Inspection project of the Hex Factor at INEOS Hydrocarbons

    In all honesty, much of the work we do in inspection is a bit repetitive. Similar inspections have to be carried out every year or so and similar NDT techniques are used from one year to the next. The oil and gas industry is (rightly) cautious and wary of change. It takes time to approve new systems and methodologies.

    Every now and again however a challenge comes along that calls for a novel approach and demands some innovation. Late in 2011 the management team at the INEOS hydrocarbons site in Grangemouth, Scotland, approached Applus+ RTD about a particularly ‘interesting’ inspection project.

    The Grangemouth refinery dates from 1927 and is the second oldest in the UK. It is also one of the largest, with a “nameplate” capacity to process over 200,000 barrels of oil a day. Applus+ RTD have provided inspection and NDT services to the refinery for many years but in November 2011 they presented us with a new challenge: the inspection of the interior of large-diameter spherical pressure vessels used for the storage of propylene (see figure 1).

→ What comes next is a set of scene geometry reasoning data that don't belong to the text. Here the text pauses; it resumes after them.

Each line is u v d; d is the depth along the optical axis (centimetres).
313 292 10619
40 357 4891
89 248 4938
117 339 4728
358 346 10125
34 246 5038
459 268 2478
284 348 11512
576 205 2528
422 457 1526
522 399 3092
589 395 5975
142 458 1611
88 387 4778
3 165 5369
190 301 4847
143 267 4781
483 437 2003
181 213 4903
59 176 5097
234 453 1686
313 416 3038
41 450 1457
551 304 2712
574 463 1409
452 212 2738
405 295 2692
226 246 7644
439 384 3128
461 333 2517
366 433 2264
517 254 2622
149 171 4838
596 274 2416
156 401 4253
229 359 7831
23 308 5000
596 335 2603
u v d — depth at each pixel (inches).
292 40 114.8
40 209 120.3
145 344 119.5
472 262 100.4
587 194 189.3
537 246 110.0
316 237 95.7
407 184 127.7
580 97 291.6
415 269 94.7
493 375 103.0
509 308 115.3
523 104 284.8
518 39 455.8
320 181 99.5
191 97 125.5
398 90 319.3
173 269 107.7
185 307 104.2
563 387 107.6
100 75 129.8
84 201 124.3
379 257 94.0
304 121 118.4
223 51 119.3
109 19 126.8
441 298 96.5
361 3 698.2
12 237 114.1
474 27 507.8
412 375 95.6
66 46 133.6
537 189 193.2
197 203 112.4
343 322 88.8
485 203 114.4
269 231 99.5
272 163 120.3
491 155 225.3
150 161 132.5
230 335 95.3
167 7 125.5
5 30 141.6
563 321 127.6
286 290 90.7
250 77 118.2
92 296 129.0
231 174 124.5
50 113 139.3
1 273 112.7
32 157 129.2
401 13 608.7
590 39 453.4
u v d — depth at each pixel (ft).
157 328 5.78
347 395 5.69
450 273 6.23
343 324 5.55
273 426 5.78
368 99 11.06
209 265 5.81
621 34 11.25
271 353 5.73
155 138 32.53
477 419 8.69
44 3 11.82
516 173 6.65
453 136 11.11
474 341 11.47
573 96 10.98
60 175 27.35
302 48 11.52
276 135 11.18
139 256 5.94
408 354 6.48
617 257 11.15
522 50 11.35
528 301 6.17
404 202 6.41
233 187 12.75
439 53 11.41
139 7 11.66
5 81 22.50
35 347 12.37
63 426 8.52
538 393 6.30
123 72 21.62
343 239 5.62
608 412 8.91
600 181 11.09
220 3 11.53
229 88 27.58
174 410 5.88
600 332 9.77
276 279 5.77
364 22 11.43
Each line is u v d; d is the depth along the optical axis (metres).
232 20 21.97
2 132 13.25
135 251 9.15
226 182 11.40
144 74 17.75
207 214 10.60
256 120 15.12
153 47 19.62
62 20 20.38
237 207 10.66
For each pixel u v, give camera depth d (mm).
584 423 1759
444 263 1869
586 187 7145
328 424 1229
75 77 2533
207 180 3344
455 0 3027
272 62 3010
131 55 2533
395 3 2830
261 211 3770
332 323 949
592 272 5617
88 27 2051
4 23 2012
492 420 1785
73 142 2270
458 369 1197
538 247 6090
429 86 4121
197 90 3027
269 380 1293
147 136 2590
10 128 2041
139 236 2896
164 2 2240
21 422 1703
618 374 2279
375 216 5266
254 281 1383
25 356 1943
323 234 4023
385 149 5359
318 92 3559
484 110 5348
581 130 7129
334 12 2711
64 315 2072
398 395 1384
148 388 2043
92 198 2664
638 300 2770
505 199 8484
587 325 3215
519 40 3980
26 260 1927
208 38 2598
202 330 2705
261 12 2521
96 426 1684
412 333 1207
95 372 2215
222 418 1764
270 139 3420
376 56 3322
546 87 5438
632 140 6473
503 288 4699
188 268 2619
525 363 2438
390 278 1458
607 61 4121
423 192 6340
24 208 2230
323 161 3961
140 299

    These vessels measure just over 22m in diameter and have the capacity to store over 5.7 million litres of propylene. Propylene (or propene) is an important feedstock in the petrochemical industry. It is the raw material for a wide variety of products including the plastic polypropylene, which accounts for nearly two thirds of its usage. Due to propylene’s chemical properties, producers take great care to ensure the integrity of the vessels storing it. INEOS is required to undertake a statutory ten-yearly inspection of the vessel to check for vessel integrity, including inspection of the welds. The vessel is coated with a thick layer of intumescent fire protection (firecrete). The only practical way to inspect the welds is from the inside. This means the vessel has to be taken out of commission and, traditionally, scaffolding would then have been erected throughout the interior.
    Now, by any measure this vessel is huge. It is as almost the same size as the dome of St Paul’s Cathedral in London. Scaffolding the interior would take months and involve the use of a vast amount of labour and materials. And, as if that wasn’t enough, there is an additional challenge: every man, every pole and every plank has to go in and out through a hatch that is only 600mm in diameter. You can just spot the tiny hatch at the bottom of figure 1.
    When the last inspection was carried out some ten years previously (prior to INEOS taking ownership of the refinery), it is reported that the vessel was out of action for over a year. And this was the real challenge presented to Applus+ RTD: to reduce significantly the time out of service and complete the works to the highest standards while delivering excellence in Health and Safety.
    Given the complexities of the task, what could Applus+ RTD do to meet INEOS’ requirements whilst ensuring a full inspection was carried out safely and rigorously?
    Applus+ RTD in the UK have been pioneers in the use of ropes to access awkward places, but this was different. Abseiling on ropes works well on vertical surfaces but how could ropes be used to reach the concave surface forming the top half of the sphere? After discussions between Applus+ RTD and INEOS it was proposed to use a simple hexagonal frame such as is shown in figure 2. (This shows the prototype “hex” constructed in the Applus+ RTD rope-training school in Falkirk; it is roughly 1/3 the required size but still big enough to fill the rope school).
    The “hex” was assembled from aluminium sections (rather like a grown-up’s Meccano set) with each being passed through the small hatch. Once assembled inside the sphere itself, the hex was suspended from the top of the inside of the sphere and rested on the floor. The addition of outriggers or platforms (see figure 4) allowed access to the interior surface. As soon as one section of the work was completed the whole hexagon could be raised a few inches using a chain hoist and then rotated, just by the pressure of one’s hands on the frame. As soon as the hex was in the correct new position it could be lowered again and allowed to rest on the floor. This meant that every part of the sphere could be reached by the team from the hex. Of course all operatives working on the hex structure were using a fall-arrest system, under the direct supervision of a Level 3 rope access supervisor and adhering to the normal rope-access safe working practice protocols.
    The whole hexagonal structure was assembled inside the sphere in just four days and then the inspection work began in earnest. The Applus+ RTD crew carried out weld inspections using magnetic-particle inspection techniques and using the advanced technique known as TOFD (Time of Flight Diffraction) as pictured in figure 5. Further checks were made by careful visual inspection and the use of conventional ultrasonic testing. Within 36 days the job was complete and the whole “hex” had been dismantled and removed from the sphere. This allowed INEOS to return the sphere to service in a much shorter time and consequently made considerable savings.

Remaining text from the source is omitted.